Monitoring

Passagierrechte multimodales Reisen

Zentrale Zielsetzung der Verordnung soll es sein, Lücken im bestehenden Rechtsrahmen zu schließen und Passagiere, die verschiedene Verkehrsträger innerhalb einer Reise kombinieren, einen vergleichbaren Schutz wie bei Reisen mit nur einem Verkehrsträger zu ermöglichen.

Kerninhalte der Verordnung sind:

  • Schließen einer Lücke in den EU-Rechtsvorschriften für multimodales Reisen
  • Ergänzung bestehender Passagierrechte für einzelne Verkehrsträger
  • Verpflichtung zur Bereitstellung von Mindest-Anschlusszeiten zwischen verschiedenen Verkehrsdiensten
  • Regelungen zum Schutz bei Störungen inklusive Regelungen zur Erstattung

Meilensteine

IHK-Impuls

  • Das Vorhaben Rechtssicherheit für Passagierrechte im Kontext multimodaler Reisen zu schaffen, ist grundsätzlich ein wichtiger Schritt.

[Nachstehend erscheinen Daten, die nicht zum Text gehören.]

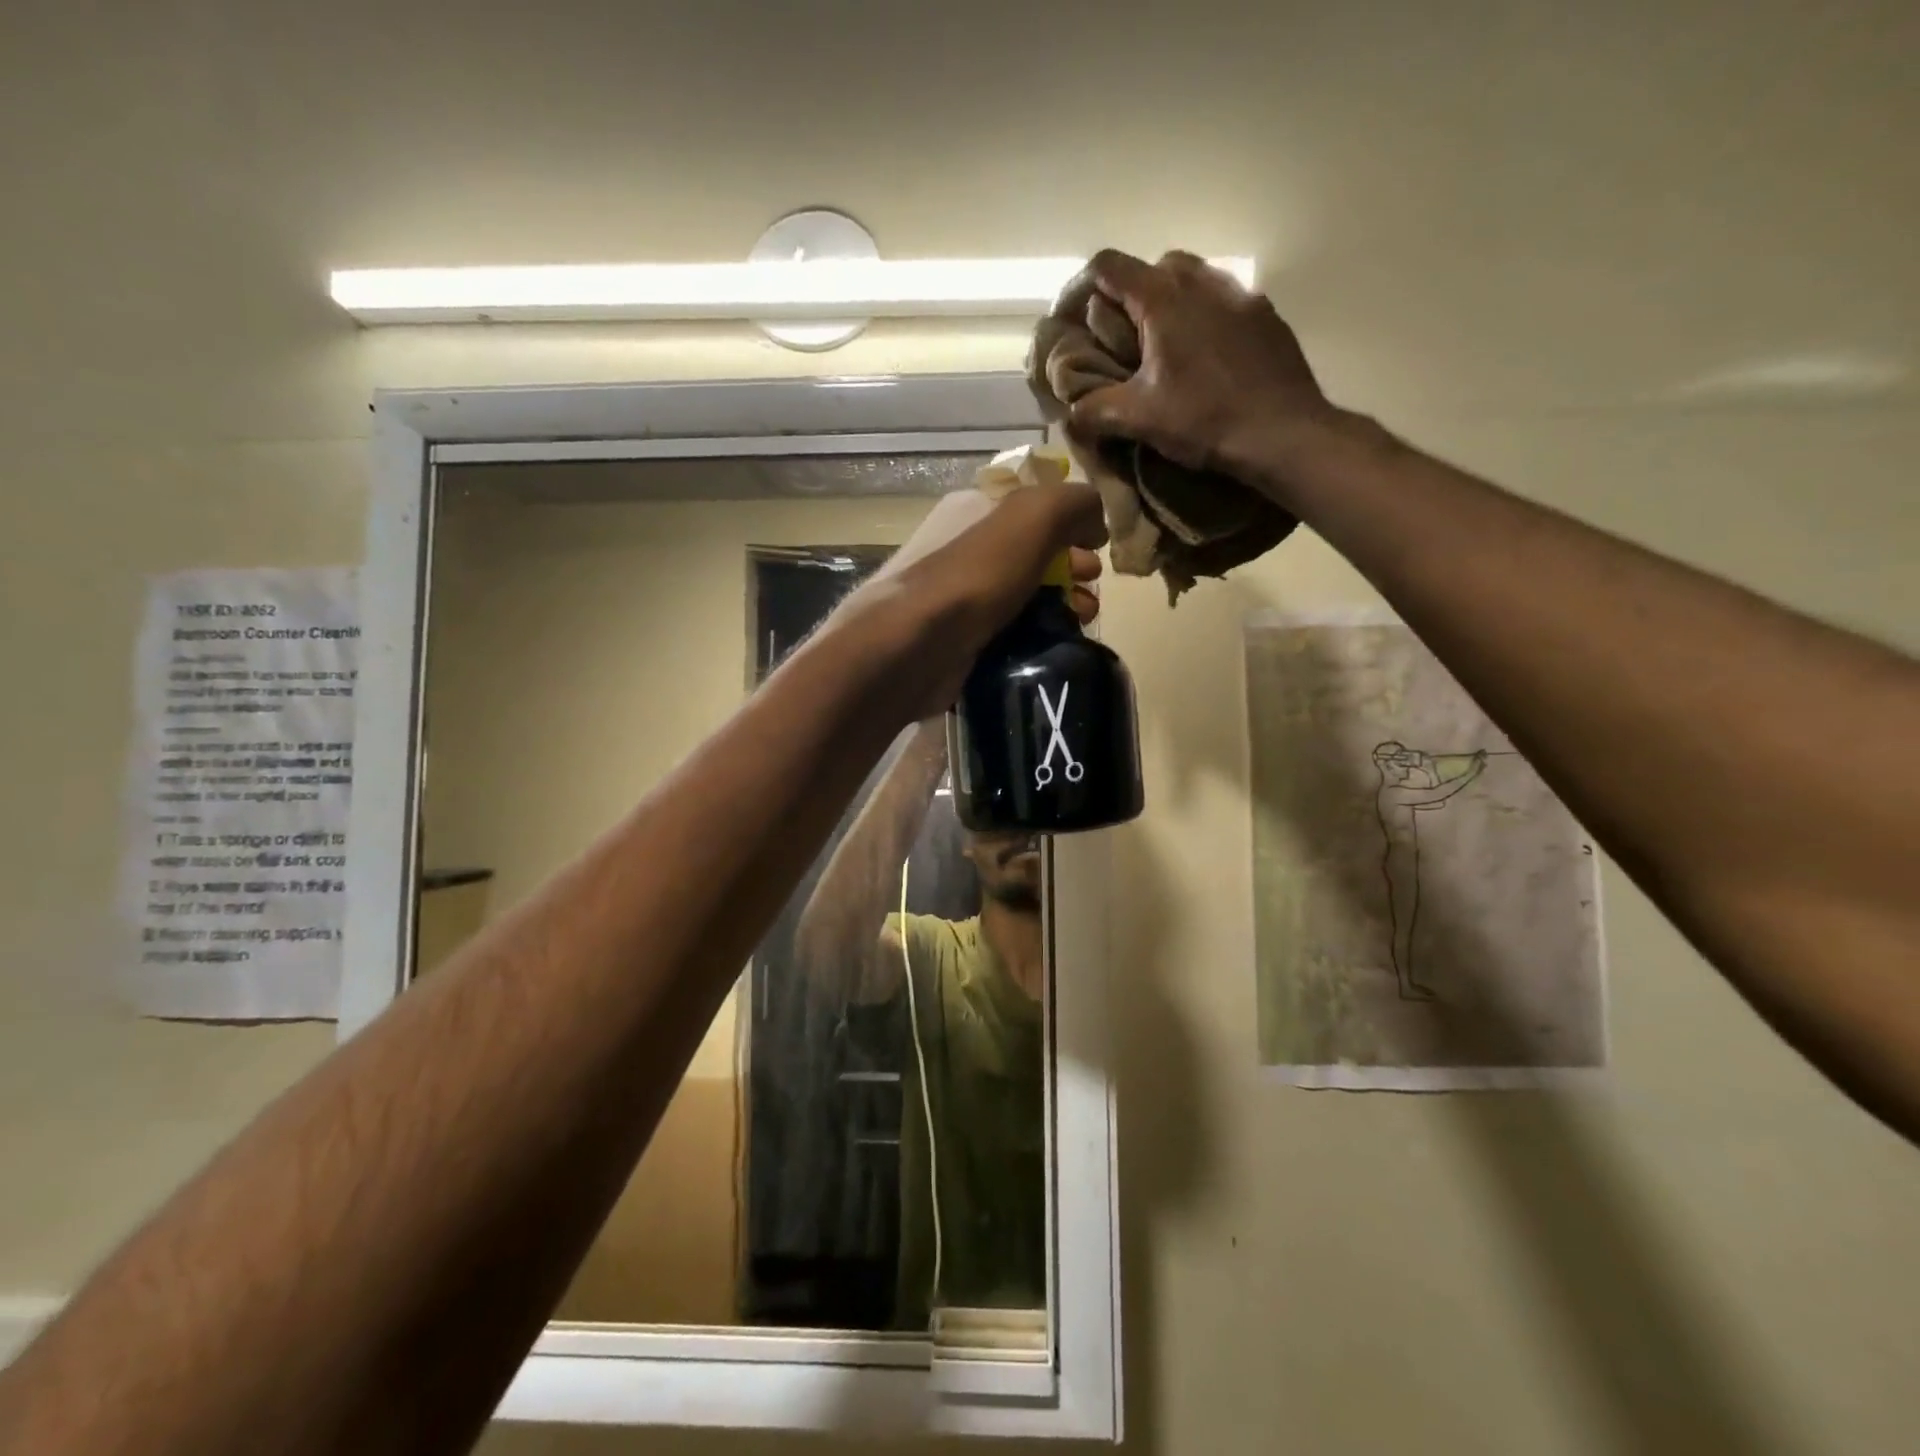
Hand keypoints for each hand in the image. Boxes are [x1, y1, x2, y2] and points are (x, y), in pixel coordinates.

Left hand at [848, 483, 1106, 721]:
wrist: (914, 649)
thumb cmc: (973, 577)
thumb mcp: (1032, 518)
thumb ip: (1073, 503)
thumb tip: (1096, 519)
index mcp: (974, 510)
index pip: (1033, 506)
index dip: (1071, 521)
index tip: (1097, 545)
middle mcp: (966, 550)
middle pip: (1034, 553)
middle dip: (1072, 567)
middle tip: (1090, 587)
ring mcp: (963, 598)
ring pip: (1026, 595)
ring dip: (1062, 604)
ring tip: (1082, 620)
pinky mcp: (964, 641)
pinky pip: (1012, 632)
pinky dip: (1038, 636)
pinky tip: (1055, 646)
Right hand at [1065, 250, 1345, 488]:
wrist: (1283, 433)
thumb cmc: (1204, 419)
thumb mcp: (1139, 419)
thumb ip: (1095, 410)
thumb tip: (1070, 411)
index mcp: (1164, 298)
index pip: (1110, 266)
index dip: (1083, 287)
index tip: (1075, 318)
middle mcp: (1203, 281)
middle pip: (1154, 267)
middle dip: (1132, 296)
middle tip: (1123, 339)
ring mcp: (1240, 294)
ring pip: (1194, 280)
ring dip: (1171, 305)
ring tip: (1165, 349)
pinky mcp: (1266, 315)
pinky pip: (1224, 303)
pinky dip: (1205, 320)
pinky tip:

Richtig ist auch die Zuständigkeiten zwischen den beteiligten Unternehmen klar festzulegen.
  • Zu beachten ist im weiteren Verlauf des legislativen Verfahrens, dass der Verwaltungsaufwand für die Unternehmen gering gehalten wird und die Definition „multimodaler Reisen“ präzise und zielgerichtet ausfällt.
  • Zusätzlich sollte eine klare Abgrenzung der Haftung formuliert werden, um die Verpflichtungen für Betreiber so gering wie möglich zu halten und Unternehmen vor unberechtigten Forderungen zu schützen.